Para a pedagoga Lucimar Rosa Dias, doutora em diversidade étnico-racial e infância e consultora do CEERT – Centro de Estudos das Relações de Trabalho e Desigualdade, os dados são indicadores claros de que o combate a esse quadro depende também de uma ligação sadia entre escola e família. “Não dá para esperar uma sociedade sem preconceito se não há compromisso com isso”, diz. “Educar para a diversidade não tem dia, nem hora. É essencial conversar, mostrar, dizer o que está errado. E nunca subestimar a capacidade de compreensão da criança”, completa.
Abordagem clara
Em uma situação como a do garoto expulso do restaurante, silenciar ou não agir em defesa da criança é uma atitude condenável. Deparada com uma cena do tipo, a criança não é capaz de compreender que a falha não está nela, e sim no desrespeito e falta dignidade do outro.
Para entender o que aconteceu, é necessário falar claramente sobre um assunto tabu e explicar que há pessoas que são discriminadas ou sofrem violência por serem homossexuais, negros, nordestinos, deficientes, entre outros, ressaltando que todos são diferentes entre si e um indivíduo não pode ser classificado e julgado por uma única característica.

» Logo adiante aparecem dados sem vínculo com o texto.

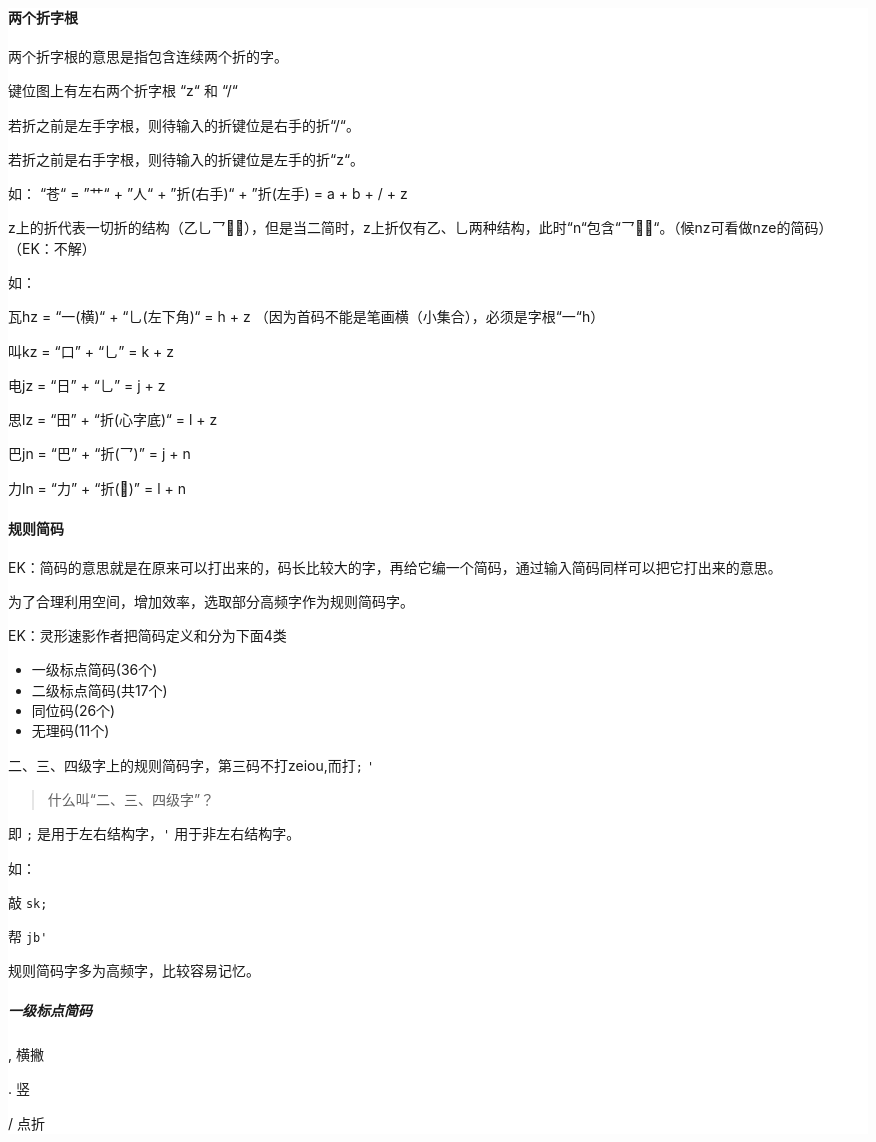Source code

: #### 两个折字根

两个折字根的意思是指包含连续两个折的字。

键位图上有左右两个折字根 “z“ 和 “/“

若折之前是左手字根，则待输入的折键位是右手的折“/“。

若折之前是右手字根，则待输入的折键位是左手的折“z“。

如： “苍“ = ”艹“ + ”人“ + ”折(右手)“ + ”折(左手) = a + b + / + z

z上的折代表一切折的结构（乙乚乛），但是当二简时，z上折仅有乙、乚两种结构，此时“n“包含“乛“。（候nz可看做nze的简码）（EK：不解）

如：

瓦hz = “一(横)“ + “乚(左下角)“ = h + z （因为首码不能是笔画横（小集合），必须是字根“一“h）

叫kz = “口” + “乚” = k + z

电jz = “日” + “乚” = j + z

思lz = “田” + “折(心字底)“ = l + z

巴jn = “巴” + “折(乛)” = j + n

力ln = “力” + “折()” = l + n

#### 规则简码

EK：简码的意思就是在原来可以打出来的，码长比较大的字，再给它编一个简码，通过输入简码同样可以把它打出来的意思。

为了合理利用空间，增加效率，选取部分高频字作为规则简码字。

EK：灵形速影作者把简码定义和分为下面4类

* 一级标点简码(36个)
* 二级标点简码(共17个)
* 同位码(26个)
* 无理码(11个)

二、三、四级字上的规则简码字，第三码不打zeiou,而打`;` `'`

> 什么叫“二、三、四级字”？

即 `;` 是用于左右结构字，`'` 用于非左右结构字。

如：

敲 `sk;`

帮 `jb'`

规则简码字多为高频字，比较容易记忆。

##### 一级标点简码

, 横撇

. 竖

/ 点折
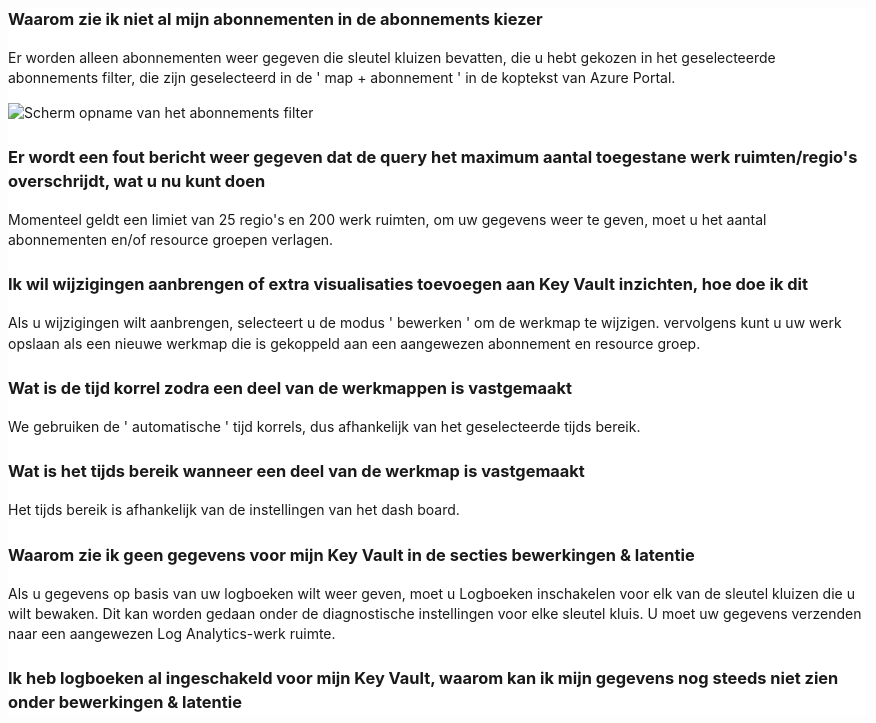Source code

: ### <a name="why-dont-i-see-all-my-subscriptions-in-the-subscription-picker"></a>Waarom zie ik niet al mijn abonnementen in de abonnements kiezer

Er worden alleen abonnementen weer gegeven die sleutel kluizen bevatten, die u hebt gekozen in het geselecteerde abonnements filter, die zijn geselecteerd in de ' map + abonnement ' in de koptekst van Azure Portal.

![Scherm opname van het abonnements filter](./media/key-vaults-insights-overview/Subscriptions.png)

### <a name="i-am-getting-an-error-message-that-the-query-exceeds-the-maximum-number-of-workspacesregions-allowed-what-to-do-now"></a>Er wordt een fout bericht weer gegeven dat de query het maximum aantal toegestane werk ruimten/regio's overschrijdt, wat u nu kunt doen

Momenteel geldt een limiet van 25 regio's en 200 werk ruimten, om uw gegevens weer te geven, moet u het aantal abonnementen en/of resource groepen verlagen.

### <a name="i-want-to-make-changes-or-add-additional-visualizations-to-key-vault-insights-how-do-i-do-so"></a>Ik wil wijzigingen aanbrengen of extra visualisaties toevoegen aan Key Vault inzichten, hoe doe ik dit

Als u wijzigingen wilt aanbrengen, selecteert u de modus ' bewerken ' om de werkmap te wijzigen. vervolgens kunt u uw werk opslaan als een nieuwe werkmap die is gekoppeld aan een aangewezen abonnement en resource groep.

### <a name="what-is-the-time-grain-once-we-pin-any-part-of-the-workbooks"></a>Wat is de tijd korrel zodra een deel van de werkmappen is vastgemaakt

We gebruiken de ' automatische ' tijd korrels, dus afhankelijk van het geselecteerde tijds bereik.

### <a name="what-is-the-time-range-when-any-part-of-the-workbook-is-pinned"></a>Wat is het tijds bereik wanneer een deel van de werkmap is vastgemaakt

Het tijds bereik is afhankelijk van de instellingen van het dash board.

### <a name="why-do-i-not-see-any-data-for-my-key-vault-under-the-operations--latency-sections"></a>Waarom zie ik geen gegevens voor mijn Key Vault in de secties bewerkingen & latentie

Als u gegevens op basis van uw logboeken wilt weer geven, moet u Logboeken inschakelen voor elk van de sleutel kluizen die u wilt bewaken. Dit kan worden gedaan onder de diagnostische instellingen voor elke sleutel kluis. U moet uw gegevens verzenden naar een aangewezen Log Analytics-werk ruimte.

### <a name="i-have-already-enabled-logs-for-my-key-vault-why-am-i-still-unable-to-see-my-data-under-operations--latency"></a>Ik heb logboeken al ingeschakeld voor mijn Key Vault, waarom kan ik mijn gegevens nog steeds niet zien onder bewerkingen & latentie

Isso é fundamental para fortalecer a auto-estima e os mecanismos de defesa da criança. “Sem apoio, a criança atribui a culpa e o desconforto a ela mesma, procurando defeitos para justificar a exclusão”, pondera Lucimar.
Revendo valores
Lidar abertamente com o preconceito sem recair sobre ele é um desafio que o mundo adulto deve encarar como um dever de extrema responsabilidade. “Valores sociais muito rígidos propiciam idéias pré-concebidas e não agem a favor da diversidade”, explica a psicóloga e terapeuta comportamental Denise Pará Diniz.
Isso quer dizer que não adianta nada proibir seu filho de brincar de casinha, ao mesmo tempo em que exige dele participação nas tarefas domésticas, nem justificar um comportamento agressivo de um colega pelo fato dele ter pais separados, nem atribuir às mulheres o título de péssimas motoristas, nem estabelecer que rosa é para meninas e azul para meninos. Os exemplos são infinitos.
“Precisamos ser críticos tanto em relação aos estereótipos que a cultura produz como em relação aos nossos próprios juízos sobre as demais pessoas. Não é um exercício fácil”, diz Ari Fernando Maia, professor de Psicologia da Unesp.
Mas esta tarefa difícil pode ser enfrentada em pequenos momentos do dia a dia. Desenhos, filmes, novelas, comerciais, vivências escolares: tudo que faz parte do cotidiano infantil é uma oportunidade para abordar o preconceito sem recorrer a situações artificiais.
“Se um negro ou deficiente passou por uma situação constrangedora na novela, por que não discutir o assunto? Ao demonstrar que determinada ação não tem cabimento, a própria criança vai construindo atitudes menos marcadas pelo preconceito”, diz a psicóloga Ângela Soligo, professora da Faculdade de Educação da Unicamp (Universidade Estadual de Campinas).